··· PAGE EXTRACT ···

The life of Triona Priestley was revolutionized in an instant thanks to something that began as a Twitter campaign. Ed Sheeran made her dying wish come true just before Priestley succumbed to her battle with cystic fibrosis by serenading her with her favorite song, "Little Bird." The 15-year-old, who was in the final stages of her illness, revealed her desire to have Sheeran sing to her last week and her family and friends took to Twitter to make it happen.
Most of the time, Twitter seems like a place that just invites scandal and harassment. Sure, it gives you more access to your favorite celebrities than you can get anywhere else, but is there such a thing as using that power responsibly? Demi Lovato's fans just used their Twitters to sling death threats at Kathy Griffin and let's not forget the bizarre and incestuous April Fools' day joke Bieber fans used the website to pull. Sometimes, however, the website's powers can be used for its ultimate good and that was the goal that Priestley's friends had in mind when they became determined to do one last thing for their dying friend.
On Saturday, under the hashtag #SongForTri, her friends begged the people of Twitter to help them trend the campaign so that Sheeran would see it and grant Priestley's wish. #SongsForTri trended on Sunday and the story was picked up by Independent.ie and Make-A-Wish Ireland on Monday.
"She knows Ed is one busy man and had hoped he might give her a call in Temple Street Hospital and sing a few notes down the phone," one of Priestley's friends wrote to Independent.ie. Sheeran sang her to sleep before lunchtime with his rendition of 'Little Bird' and she passed away shortly afterward. The singer honored her memory on his Twitter on April 1.
Even with Twitter giving everyone direct access to their favorite stars, it can be easy to fall into the trap of thinking that someone like Sheeran, who currently has 9.18 million followers, is too busy or too inaccessible to reach out to each fan individually no matter how badly they want it. #SongsForTri proved that assumption very wrong with beautiful results. Rest in peace, Triona Priestley.

··· LISTED ENTRIES ···

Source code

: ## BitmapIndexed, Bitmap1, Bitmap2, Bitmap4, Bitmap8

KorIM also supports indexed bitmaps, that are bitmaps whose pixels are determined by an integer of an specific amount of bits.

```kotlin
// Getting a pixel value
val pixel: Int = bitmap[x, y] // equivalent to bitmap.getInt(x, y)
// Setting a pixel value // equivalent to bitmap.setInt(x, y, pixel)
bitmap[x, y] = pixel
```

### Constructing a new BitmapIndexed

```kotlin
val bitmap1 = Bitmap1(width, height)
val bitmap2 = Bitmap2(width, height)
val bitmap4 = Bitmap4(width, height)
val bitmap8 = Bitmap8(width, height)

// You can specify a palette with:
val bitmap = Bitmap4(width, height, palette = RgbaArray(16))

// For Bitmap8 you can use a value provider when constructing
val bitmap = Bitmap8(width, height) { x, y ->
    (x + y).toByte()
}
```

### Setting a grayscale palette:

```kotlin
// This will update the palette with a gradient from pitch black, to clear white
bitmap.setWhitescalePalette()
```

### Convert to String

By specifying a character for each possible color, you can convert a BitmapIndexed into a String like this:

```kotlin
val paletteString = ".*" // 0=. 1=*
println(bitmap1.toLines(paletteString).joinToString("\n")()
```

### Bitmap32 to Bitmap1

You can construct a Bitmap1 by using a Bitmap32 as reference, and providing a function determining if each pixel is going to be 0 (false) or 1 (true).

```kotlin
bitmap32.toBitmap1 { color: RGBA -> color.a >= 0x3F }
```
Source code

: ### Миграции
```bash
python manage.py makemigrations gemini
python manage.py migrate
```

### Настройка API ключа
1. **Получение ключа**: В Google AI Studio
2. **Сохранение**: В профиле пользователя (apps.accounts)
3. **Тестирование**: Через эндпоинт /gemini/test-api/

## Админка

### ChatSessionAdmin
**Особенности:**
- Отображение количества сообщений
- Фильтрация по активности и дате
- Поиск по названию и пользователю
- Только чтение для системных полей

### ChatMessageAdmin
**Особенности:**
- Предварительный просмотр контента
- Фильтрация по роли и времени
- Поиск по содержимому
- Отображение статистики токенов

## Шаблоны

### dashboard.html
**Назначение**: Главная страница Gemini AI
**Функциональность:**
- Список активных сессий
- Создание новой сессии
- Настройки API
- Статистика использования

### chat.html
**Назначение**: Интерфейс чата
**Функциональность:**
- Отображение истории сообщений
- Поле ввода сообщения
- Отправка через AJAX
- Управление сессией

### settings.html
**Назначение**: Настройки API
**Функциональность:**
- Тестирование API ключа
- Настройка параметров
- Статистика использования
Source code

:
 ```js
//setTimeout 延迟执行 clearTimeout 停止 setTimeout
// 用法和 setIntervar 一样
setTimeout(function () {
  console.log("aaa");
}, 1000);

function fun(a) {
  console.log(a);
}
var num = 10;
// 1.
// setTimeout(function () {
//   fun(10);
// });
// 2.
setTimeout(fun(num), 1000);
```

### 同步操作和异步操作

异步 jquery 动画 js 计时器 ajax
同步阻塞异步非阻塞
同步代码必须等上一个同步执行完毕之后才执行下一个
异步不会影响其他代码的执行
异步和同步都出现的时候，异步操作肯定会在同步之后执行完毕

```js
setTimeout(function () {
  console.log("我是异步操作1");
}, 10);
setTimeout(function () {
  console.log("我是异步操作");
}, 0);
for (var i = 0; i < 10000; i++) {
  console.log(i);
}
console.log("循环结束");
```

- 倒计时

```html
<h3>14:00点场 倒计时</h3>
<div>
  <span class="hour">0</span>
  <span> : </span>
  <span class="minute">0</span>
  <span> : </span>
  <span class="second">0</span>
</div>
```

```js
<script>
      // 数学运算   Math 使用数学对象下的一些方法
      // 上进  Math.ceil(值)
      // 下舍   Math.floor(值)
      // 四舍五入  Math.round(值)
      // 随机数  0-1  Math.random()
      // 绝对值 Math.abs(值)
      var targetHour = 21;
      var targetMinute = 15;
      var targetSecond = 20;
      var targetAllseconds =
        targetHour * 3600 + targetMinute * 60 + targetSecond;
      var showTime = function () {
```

···

### [ACTIVITY]
Copy the stretch of the article about Triona Priestley from "The life of" through "make it happen.", changing "revolutionized" to "transformed".

### [ANSWER SPACE]
The life of Triona Priestley was transformed in an instant thanks to something that began as a Twitter campaign. Ed Sheeran made her dying wish come true just before Priestley succumbed to her battle with cystic fibrosis by serenading her with her favorite song, "Little Bird." The 15-year-old, who was in the final stages of her illness, revealed her desire to have Sheeran sing to her last week and her family and friends took to Twitter to make it happen.